El rostro de Kiran se volvía increíblemente amable cuando acercaba a Sofía a su pecho. La joven ama de cría parecía tener el poder de una diosa: sobre el fuego, la tierra, el aire y el agua, sobre la vida y la muerte. Dejaba que su cabellera negra cayera como una cortina sobre el bebé para crear un solo mundo para las dos. Kiran tenía los ojos grandes y el cuello largo y esbelto. Llevaba pulseras de plata en los tobillos y en los brazos, por lo que tintineaba como un cascabel cuando se movía. Me asombraba su belleza y lo distinta que era de mi familia. Cuando me hice mayor mi padre me dijo que yo siempre le estaba pidiendo que me dejara tocar una cicatriz en forma de «V» que tenía en la frente. Su padre se la había hecho con un cuchillo en plena borrachera.

Kiran le juró a Durga Devi que jamás volvería a casa con él y mantuvo su palabra.

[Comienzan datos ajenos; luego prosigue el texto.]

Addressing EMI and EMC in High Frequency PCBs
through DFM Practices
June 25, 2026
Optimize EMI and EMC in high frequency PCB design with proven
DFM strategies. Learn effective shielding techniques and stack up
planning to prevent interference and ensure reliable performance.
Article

Nos dejó cuando mi hermana tenía dos años y medio y, con una carta de recomendación que mi padre dirigió al sultán, se marchó hacia Bijapur con todo cuanto tenía, incluidos dos saris de seda que habían sido de mi madre, metido dentro de un hatillo. Nunca volvimos a verla.

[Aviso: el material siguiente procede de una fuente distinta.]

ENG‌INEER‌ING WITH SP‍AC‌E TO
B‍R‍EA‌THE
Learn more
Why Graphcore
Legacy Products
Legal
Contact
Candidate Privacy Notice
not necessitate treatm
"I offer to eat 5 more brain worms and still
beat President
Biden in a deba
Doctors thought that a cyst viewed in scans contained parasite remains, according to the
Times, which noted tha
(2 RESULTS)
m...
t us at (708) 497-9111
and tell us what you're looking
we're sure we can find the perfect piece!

Siempre sentí celos de la unidad que formaban Kiran y mi hermana, y a menudo las observaba desde la entrada mientras reflexionaba acerca de la vida y la muerte. Si hubiese podido alimentar a mi hermana con mi propio cuerpo, lo habría hecho. Y creo que habría sido mucho mejor si la leche hubiese sido de su hermano. ¿Quién podía quererla tanto como yo?

Quizá fue esto lo que me convirtió en un niño extraño. Ahora me doy cuenta de por qué los amigos europeos de mi padre, y especialmente mi tía María, de vez en cuando se reían a mi costa, me ponían corazones dorados con filigranas a la altura de las orejas y se preguntaban en voz alta si no habría sido más feliz si hubiese nacido niña. Yo odiaba cuando se mostraban tan irónicos y se reían de mí, y a veces llegué a pelearme con sus hijos. Aunque era algo pequeño para mi edad, tenía un carácter muy decidido, y un nudillo despellejado o una rodilla arañada sólo conseguían que les pegase más fuerte. Si me peleaba, papá me castigaba encerrándome en mi habitación, pero yo jamás me mostraba arrepentido.